Why “Engaging” Customer Relationships are more paying than Short-term “Intrusive” Ones

    Customer Relationship, Marketing, Marketers, ROI, Big Data, Click-through Rates, Branding, Advertising

    Marketers spend big bucks on big data to understand customers’ individual needs. Yet they waste that insight and opportunity to create meaningful one-on-one relationships to deliver excessively intrusive, pervasive, pitches. In short, they treat customers as prospects, seeming to care less about them as people.

    There are ways to fix this predicament, and the best way out is to focus on building stronger and more engaging customer relationships rather than short-term intrusive ones.

    Knowing “the customer” Versus Knowing “about the customer.”

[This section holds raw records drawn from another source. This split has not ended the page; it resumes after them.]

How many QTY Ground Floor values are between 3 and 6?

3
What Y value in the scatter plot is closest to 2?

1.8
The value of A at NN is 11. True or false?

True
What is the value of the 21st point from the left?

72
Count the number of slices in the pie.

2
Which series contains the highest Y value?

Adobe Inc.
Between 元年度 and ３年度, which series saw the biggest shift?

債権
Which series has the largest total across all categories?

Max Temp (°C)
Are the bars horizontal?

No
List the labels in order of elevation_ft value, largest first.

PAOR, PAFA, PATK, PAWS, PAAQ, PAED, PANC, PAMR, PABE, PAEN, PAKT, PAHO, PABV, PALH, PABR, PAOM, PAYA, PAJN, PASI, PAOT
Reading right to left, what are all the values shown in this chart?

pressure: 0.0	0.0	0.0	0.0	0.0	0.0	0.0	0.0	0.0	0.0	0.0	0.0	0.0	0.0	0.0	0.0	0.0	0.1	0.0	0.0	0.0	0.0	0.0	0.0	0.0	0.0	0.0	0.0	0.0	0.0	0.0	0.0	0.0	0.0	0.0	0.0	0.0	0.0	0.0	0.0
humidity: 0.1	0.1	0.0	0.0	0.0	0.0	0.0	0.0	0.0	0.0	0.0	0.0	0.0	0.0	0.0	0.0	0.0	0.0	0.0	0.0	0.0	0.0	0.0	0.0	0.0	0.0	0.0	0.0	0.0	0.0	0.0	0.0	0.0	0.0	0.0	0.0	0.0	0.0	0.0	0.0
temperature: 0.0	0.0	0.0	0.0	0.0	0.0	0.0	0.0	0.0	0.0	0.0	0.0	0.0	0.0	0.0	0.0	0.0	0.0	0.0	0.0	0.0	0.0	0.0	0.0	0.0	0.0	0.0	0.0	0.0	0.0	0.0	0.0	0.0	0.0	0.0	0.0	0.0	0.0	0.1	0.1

    Today, harnessing Big Data is almost a 116 USD industry. Marketers know what they watch, the tweets they post, and which Facebook groups, friends, or companies they “like.” Companies are investing in data technology and analytics to help customers understand the impact of interactions on people attending their events and programs. Used well with customer value in mind — these tools can build meaningful relationships.

    While macro data feeds marketing-campaign algorithms, the personal one-to-one engagements give marketers the insight and empathy that clicks and likes can’t provide. While it’s easy to conclude that it’s the marketing team’s job to create leads, building meaningful relationships needs to be actually baked at every level of the company. That’s why good marketing means working with every member of the customer-facing team, training them to listen, learn, and engage.

    Marketers need to take digital shortcuts to connect with prospects, but they face epic failure to deliver on the brand promise if they forget how to interact and engage with customers.

    Frequency, Speed, and Per-Click ROI Don’t Build Long-Term Relationships

    Data and social media-driven marketing are excellent at reading a potential customer and responding with appropriate offers and ads three seconds after customers type a search inquiry. But is that what the customers really want? Are they ready and open for such inputs already?

    Stop Shouting and Start Listening

    Big data helps to spot trends, directs marketers to new audiences, and fuels digital tools that allow them to connect quickly, watching over the assigned budget efficiently. The question is, after identifying a prospect, should marketers shout or listen? Whether face-to-face, virtual, or digital, it’s still a person-to-person exchange that makes the difference.

    Although marketers are armed with massive data, algorithm-driven marketing models and real-time, virtual response tools, they shouldn’t miss the opportunity to listen before they bombard the customers with responses and promotions.

    Additionally, marketers should stop measuring ROI by how fast the service members churn through customer calls and, instead, focus on rewarding the folks who spend time listening to the customers. Marketers need to train the sales teams to listen, engage, and then maybe respond days later with meaningful information, offers, and ideas. They need to seek more customer inputs, offer resources and share ideas instead of dishing out thinly disguised sales pitches.

    Engagement-based marketing opens up channels to speak, interact, share information, and ideas to create and build relationships. As an industry, if the brand-marketing is centered on engaging with the customers by listening and providing value — rather than pushing out quick-hit responses measured in click-throughs — the prospects and customers will reward with their trust and loyalty.